Alderman of Toronto City Council, Ward 7
- In office 1952 – January 1958

Member of Parliament for High Park
- In office June 1957 – June 1962
- Preceded by: Pat Cameron
- Succeeded by: Pat Cameron

Personal details
- Born: 27 May 1919 Toronto, Ontario
- Died: 25 March 1990 (aged 70) Etobicoke, Ontario
- Party: Progressive Conservative
- Profession: physician

= John Kucherepa =

Canadian politician

John William Kucherepa (27 May 1919 – 25 March 1990) was a Progressive Conservative party member of the House of Commons of Canada.

Kucherepa was born in Toronto, Ontario where he attended the Humberside Collegiate Institute and Western High School of Commerce in his youth. He then studied medicine at the University of Toronto during which time he served in World War II under the Royal Canadian Army Medical Corps for two years.

In 1952, after establishing a medical practice in Toronto's High Park neighbourhood, Kucherepa became the Ward 7 member of Toronto's city council. While he was still a city alderman, he campaigned in the 1957 federal election, winning the High Park riding. After some tension sitting as both a Member of Parliament and a city alderman, he resigned from Toronto City Council in January 1958. Between 1956 and 1958, Kucherepa was also the Ukrainian Council of Canada's president following years of service in Toronto's Ukrainian community.

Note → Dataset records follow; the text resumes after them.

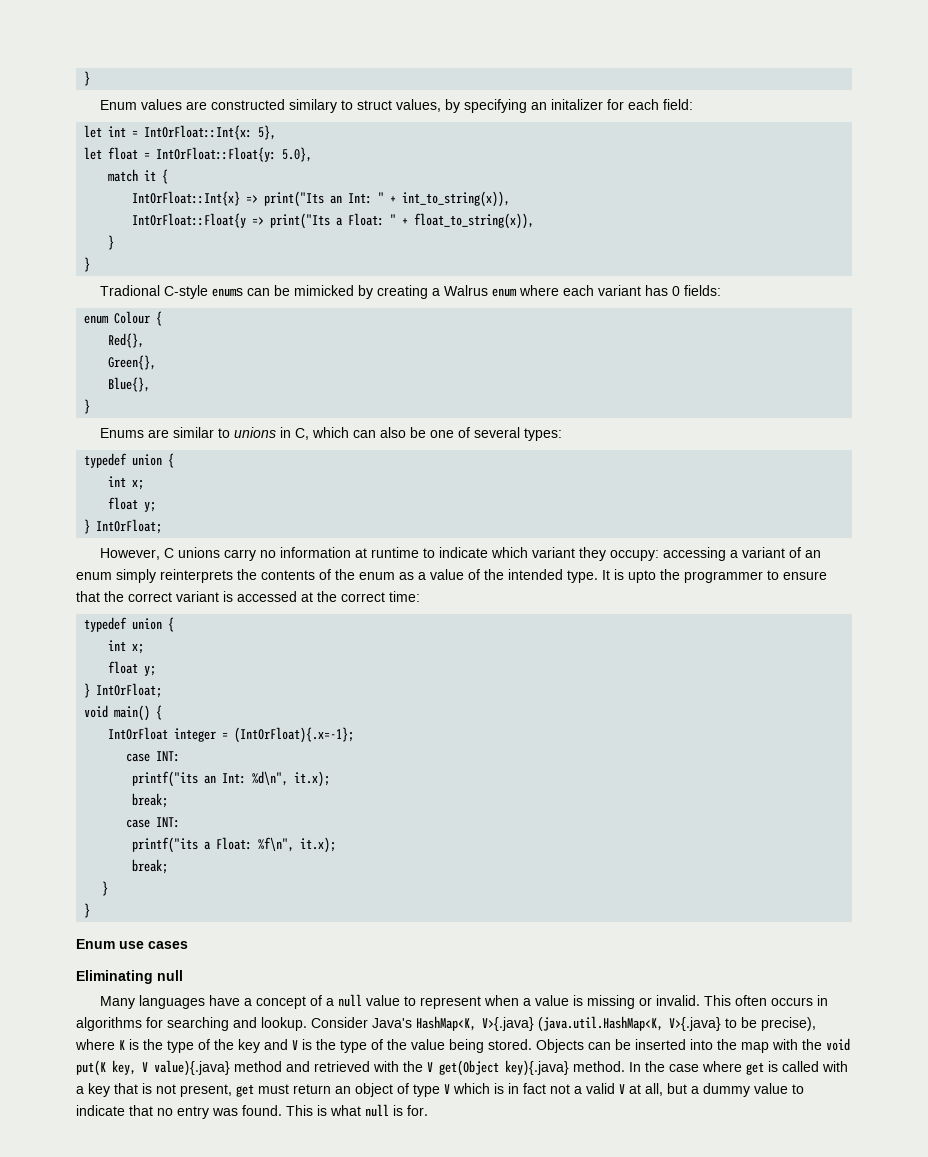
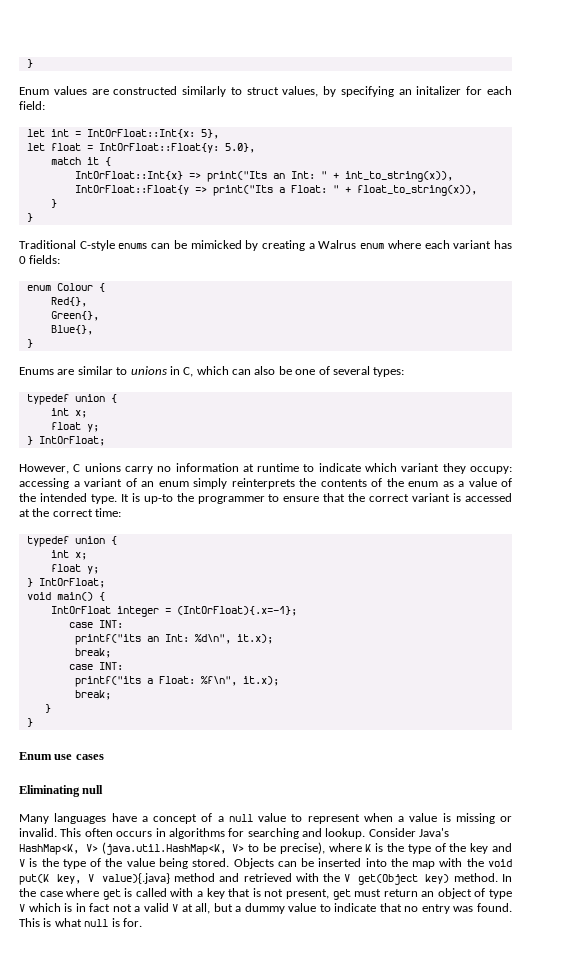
[289,99,338,113] similary -> [182,86,227,97] similarly
[100,285,161,296] Tradional -> [19,240,76,249] Traditional
[628,570,656,583] upto -> [143,494,173,504] up-to
[482,1016,721,1031] V>{.java} (java.util.HashMap<K, V>{.java} -> [85,842,245,855] V> (java.util.HashMap<K, V>
[505,1060,569,1076] key){.java} -> [425,874,450,884] key)

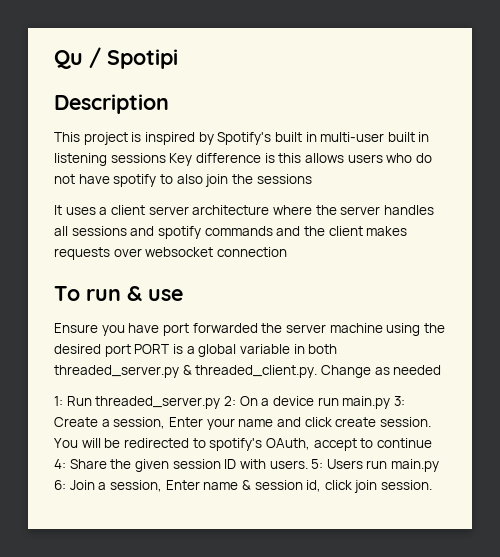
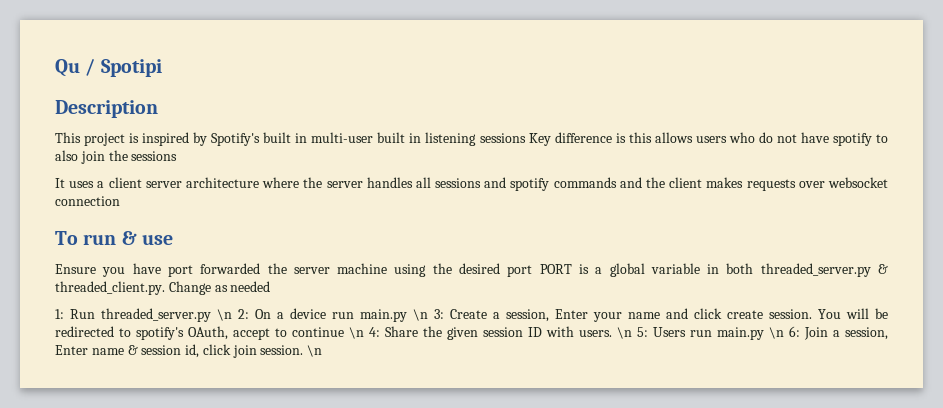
(221, 402) none -> [217,309,232,321] \n
(391, 402) none -> [413,309,428,321] \n
(432, 443) none -> [349,327,364,339] \n
(308, 464) none -> [617,327,632,339] \n
(440, 465) none -> [769,327,784,339] \n
(433, 485) none -> [307,345,323,357] \n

Kucherepa was re-elected for a second term at High Park in the 1958 election, but was defeated in the 1962 election by Pat Cameron of the Liberal party, from whom he won the riding in 1957.

After his federal defeat, Kucherepa joined the Ontario College of Physicians and Surgeons as a licensing officer and remained active in that role until 1984. He also joined the Toronto Planning Board in 1964, becoming its chairman in 1971.

Kucherepa died of cancer at Etobicoke General Hospital on 25 March 1990 aged 70.